We implemented the chemical reactions and constants associated with HFO-1234ze degradation (Table 1) in a box model (Wolfe et al., 2016) to quantify average yield of TFA under different atmospheric conditions. In the Supplementary Material (Text S1), we have provided the atmospheric conditions and modeling assumptions used for generating the estimates shown in Figure 1A (inset) and 1B. To assess the impact of humidity (water vapor)—the primary source of hydroxyl radicals (Stevenson et al., 2020)—on HFO-1234ze degradation, we performed three independent simulations varying the atmospheric hydroxyl concentration between (units of 10⁻⁶ molecules/cm³) 1.0 to 10, ensuring its maximum is below the averaged diurnal maximum (Ma et al., 2022). We found that these hydroxyl concentration variations caused the TFA yield to vary between 0% and 4%, irrespective of the altitude. Our results are in agreement with a recent chemistry transport modeling study (Andersen et al., 2018), which reported an average TFA yield of 2% due to atmospheric breakdown of a structurally similar compound (HCFO-1233zd). In contrast to the 4% TFA yield of HFO-1234ze, APIs such as isoflurane and sevoflurane have an estimated TFA yield of 95% and 100%, respectively (Andersen et al., 2023).

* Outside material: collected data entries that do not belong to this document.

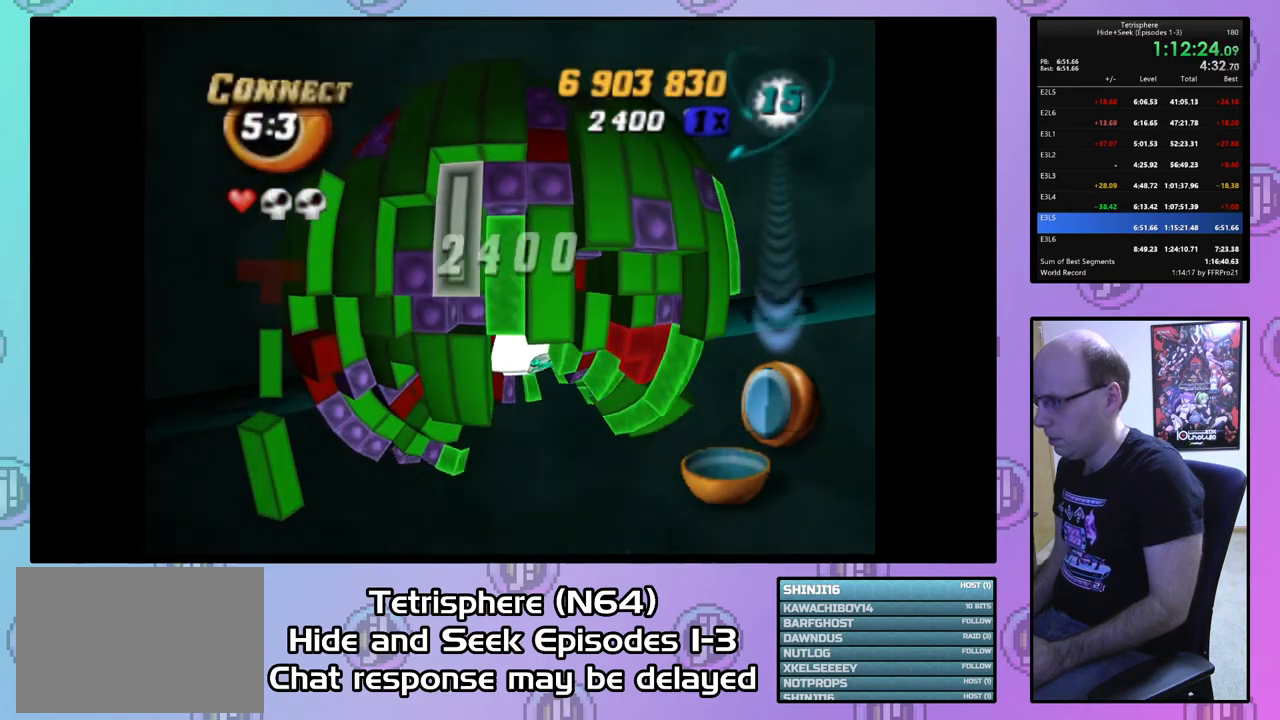
{"buttons": ["DPAD_RIGHT"], "right_stick": "center", "events": [[33, "DPAD_DOWN", "down"], [100, "DPAD_DOWN", "up"], [200, "DPAD_RIGHT", "down"], [333, "DPAD_RIGHT", "up"], [400, "SQUARE", "up"], [467, "DPAD_RIGHT", "down"]]}
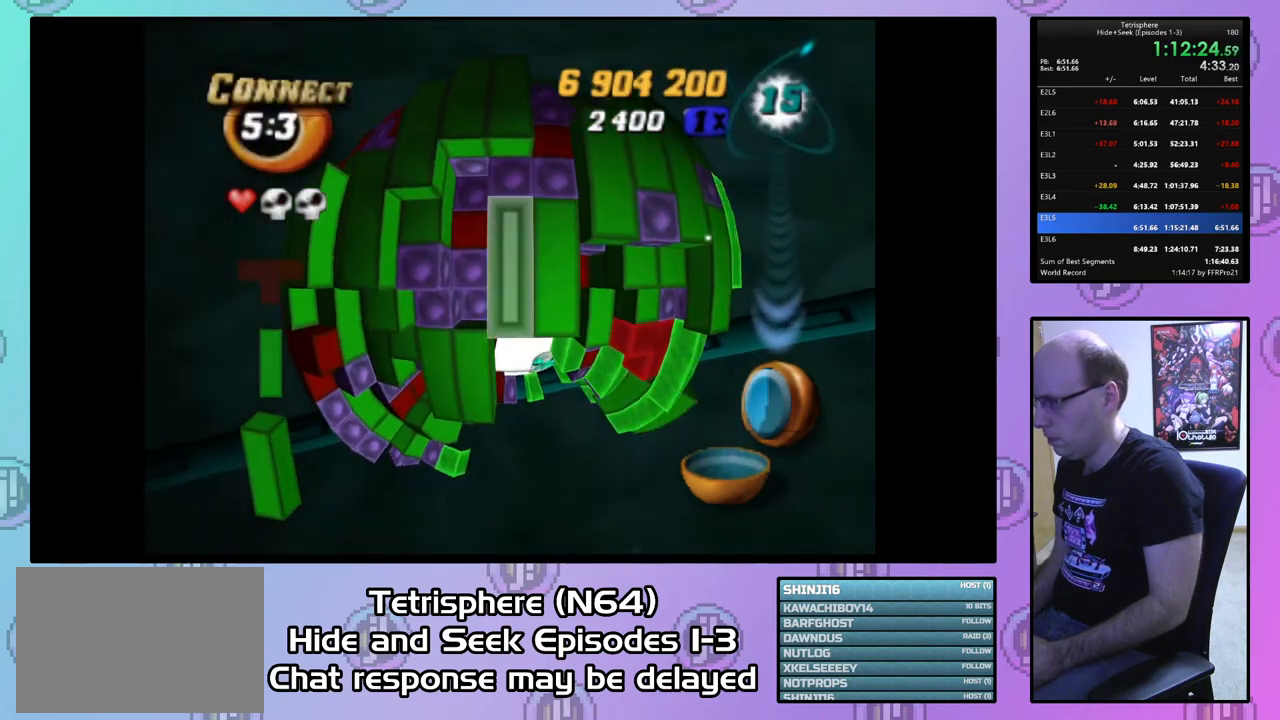
{"buttons": ["DPAD_UP"], "right_stick": "center", "events": [[67, "DPAD_RIGHT", "up"], [133, "DPAD_RIGHT", "down"], [233, "DPAD_RIGHT", "up"], [333, "DPAD_UP", "down"], [433, "DPAD_UP", "up"], [467, "DPAD_UP", "down"]]}
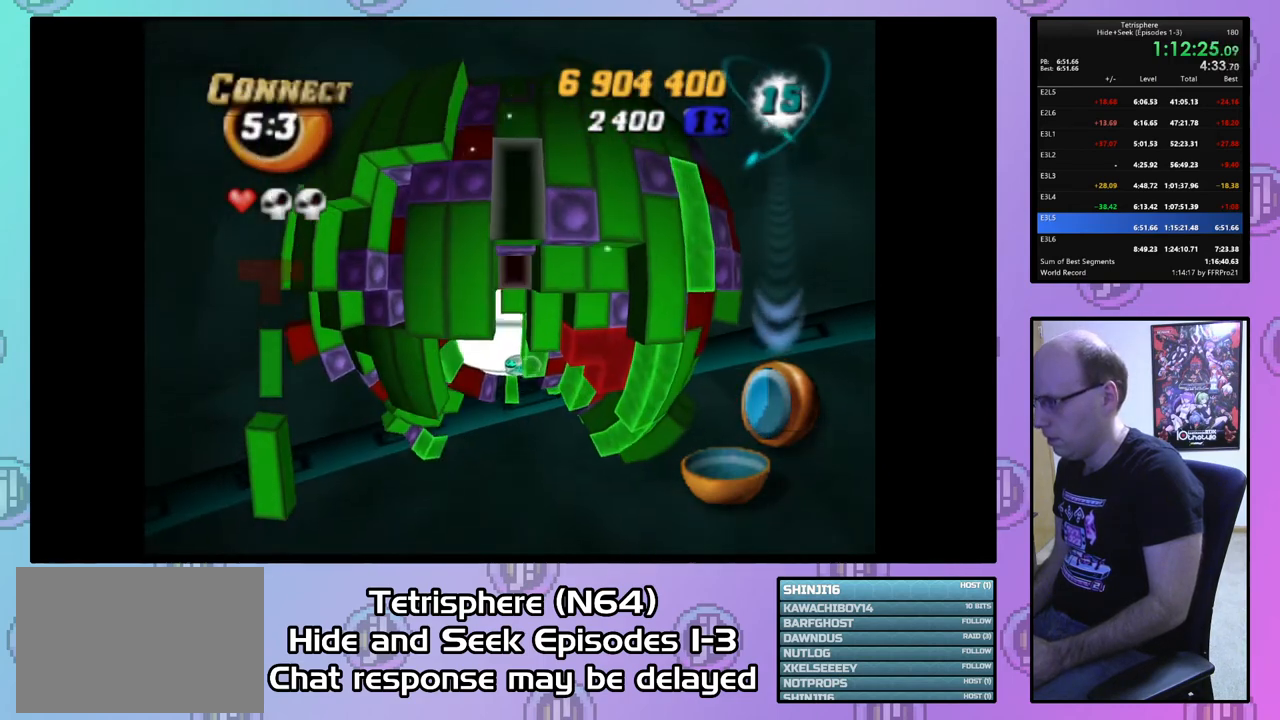
{"buttons": ["SQUARE"], "right_stick": "center", "events": [[67, "DPAD_UP", "up"], [133, "SQUARE", "down"], [167, "DPAD_DOWN", "down"], [233, "DPAD_DOWN", "up"], [300, "DPAD_DOWN", "down"], [400, "DPAD_DOWN", "up"]]}
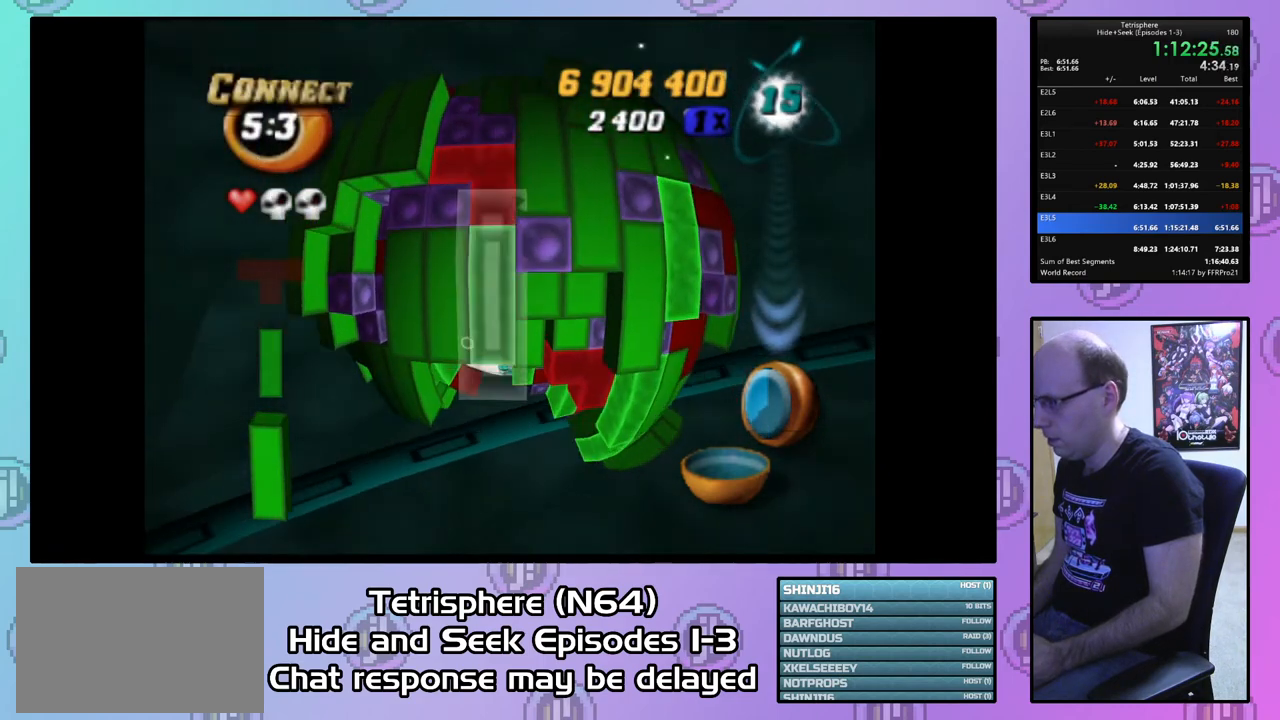
{"buttons": [], "right_stick": "center", "events": [[200, "SQUARE", "up"], [400, "CIRCLE", "down"], [500, "CIRCLE", "up"]]}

In 2022, as per IQVIA STAR/MIDAS 2023 sales data of the EU, the greatest number of pMDI units (∼21 million) were sold in France, which is equivalent to about 300 tons of propellant usage. Assuming HFO-1234ze was the propellant in these pMDIs and there was zero wastage of the propellant, this roughly equals to 2.673 × 10⁶ mol/year of propellant emissions in the atmosphere. Using the total precipitation volume of 4.76 × 10¹⁴ L for France (Knoema, 2021) and the maximally estimated 4% TFA-yield, this suggests that the maximum concentration of TFA in rainwater could be 2.2 × 10⁻¹⁰ M (or 0.025 μg/L). On the other hand, if we consider the IQVIA STAR/MIDAS 2023 sales data of the entire Europe, the greatest number of pMDI units (∼56 million) were sold in the United Kingdom (UK). By repeating our TFA calculations and using the total precipitation volume of 2.97 × 10¹⁴ L for United Kingdom (Knoema, 2021), we found that maximum concentration of TFA in rainwater could be ∼0.107 μg/L, which is about 100,000-fold smaller than the no observed effect concentration of TFA for aquatic species (Solomon et al., 2016). Our results clearly demonstrate that even under this UK-case scenario, wherein the pMDI sales were 2-fold higher and precipitation was 2-fold lower than France, pMDI devices using the HFO-1234ze propellant would form negligible amount of rainwater TFA, suggesting no threat to the human health and the ecosystem.

Limitations of the study

At different altitudes, the TFA yield depends on the availability of other atmospheric gases and the rate constants of associated reactions, which may have temperature, pressure, and ultraviolet wavelength dependence. Currently, detailed experimental characterization of all reactions (Table 1) is unavailable, which may affect our TFA yield and deposition estimates. Furthermore, in our calculations, we have treated acyl-peroxy nitrate product (APN) CF₃C(O)OONO₂ as a thermally stable product (4b; Table 1), whereas it is thermally unstable, and, at low-mid altitudes, this product can influence TFA yields by forming the acyl-peroxyl radical CF₃C(O)OO• again. However, the CF₃C(O)OO• radical will also react with RO₂ (e.g., from the degradation of the hundreds of hydrocarbons in the air) by competing with its HO₂ reactions (4c-e; Table 1), leading to decrease in the TFA yield. Lastly, the RO2 formed in Step 1 (1a-b; Table 1) would react with other RO₂ in the atmosphere which we have not considered in the model. These limitations warrant a global chemical-transport modeling study to obtain more robust estimate of the TFA yield by accounting for transport of the chemical species (including HFO-1234ze, TFA, APNs, and hydrocarbons) into other regions with region-specific meteorological data. Nevertheless, our present calculations provide a broad demonstration of the range of the TFA yield with atmospheric conditions, within which the true TFA yield is likely to fall.

Epilogue

In this article, we first computed the range of TFA yield formed during the chemical degradation of HFO-1234ze under Europe-relevant atmospheric conditions. Afterwards, we used the estimated maximum of the TFA yield to calculate annual rainwater concentrations of TFA in France, assuming HFO-1234ze as the propellant of all pMDIs sold in a year. Our analysis supports the following:

1. HFO-1234ze, which is non-bioaccumulative and non-toxic, has an approximately 20 days lifetime in the atmosphere and leads to negligible, if any, yield of TFA, which is persistent but non-bioaccumulative and non-toxic.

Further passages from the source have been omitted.